** Instruction **
Leaving out all pictures, transcribe the lines below exactly, from the first through the line containing "(1) asset들을 publish하기".

── Source records

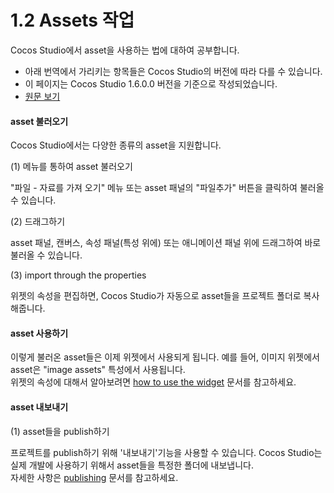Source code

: # 1.2 Assets 작업


Cocos Studio에서 asset을 사용하는 법에 대하여 공부합니다.
* 아래 번역에서 가리키는 항목들은 Cocos Studio의 버전에 따라 다를 수 있습니다.
* 이 페이지는 Cocos Studio 1.6.0.0 버전을 기준으로 작성되었습니다.
* [원문 보기](en.md)


#### asset 불러오기

Cocos Studio에서는 다양한 종류의 asset을 지원합니다.

(1) 메뉴를 통하여 asset 불러오기

"파일 - 자료를 가져 오기" 메뉴 또는 asset 패널의 "파일추가" 버튼을 클릭하여 불러올 수 있습니다.

(2) 드래그하기

asset 패널, 캔버스, 속성 패널(특성 위에) 또는 애니메이션 패널 위에 드래그하여 바로 불러올 수 있습니다.

(3) import through the properties

위젯의 속성을 편집하면, Cocos Studio가 자동으로 asset들을 프로젝트 폴더로 복사해줍니다.

#### asset 사용하기

이렇게 불러온 asset들은 이제 위젯에서 사용되게 됩니다. 예를 들어, 이미지 위젯에서 asset은 "image assets" 특성에서 사용됩니다.<br>
위젯의 속성에 대해서 알아보려면 [how to use the widget](../../chapter3/how-to-use-controls/en.md) 문서를 참고하세요.

#### asset 내보내기

(1) asset들을 publish하기

프로젝트를 publish하기 위해 '내보내기'기능을 사용할 수 있습니다. Cocos Studio는 실제 개발에 사용하기 위해서 asset들을 특정한 폴더에 내보냅니다.<br>
자세한 사항은 [publishing](../../chapter2/publish-game/publish/en.md) 문서를 참고하세요.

────

** Exercise result **
Source code

: # 1.2 Assets 작업


Cocos Studio에서 asset을 사용하는 법에 대하여 공부합니다.
* 아래 번역에서 가리키는 항목들은 Cocos Studio의 버전에 따라 다를 수 있습니다.
* 이 페이지는 Cocos Studio 1.6.0.0 버전을 기준으로 작성되었습니다.
* [원문 보기](en.md)


#### asset 불러오기

Cocos Studio에서는 다양한 종류의 asset을 지원합니다.

(1) 메뉴를 통하여 asset 불러오기

"파일 - 자료를 가져 오기" 메뉴 또는 asset 패널의 "파일추가" 버튼을 클릭하여 불러올 수 있습니다.

(2) 드래그하기

asset 패널, 캔버스, 속성 패널(특성 위에) 또는 애니메이션 패널 위에 드래그하여 바로 불러올 수 있습니다.

(3) import through the properties

위젯의 속성을 편집하면, Cocos Studio가 자동으로 asset들을 프로젝트 폴더로 복사해줍니다.

#### asset 사용하기

이렇게 불러온 asset들은 이제 위젯에서 사용되게 됩니다. 예를 들어, 이미지 위젯에서 asset은 "image assets" 특성에서 사용됩니다.<br>
위젯의 속성에 대해서 알아보려면 [how to use the widget](../../chapter3/how-to-use-controls/en.md) 문서를 참고하세요.

#### asset 내보내기

(1) asset들을 publish하기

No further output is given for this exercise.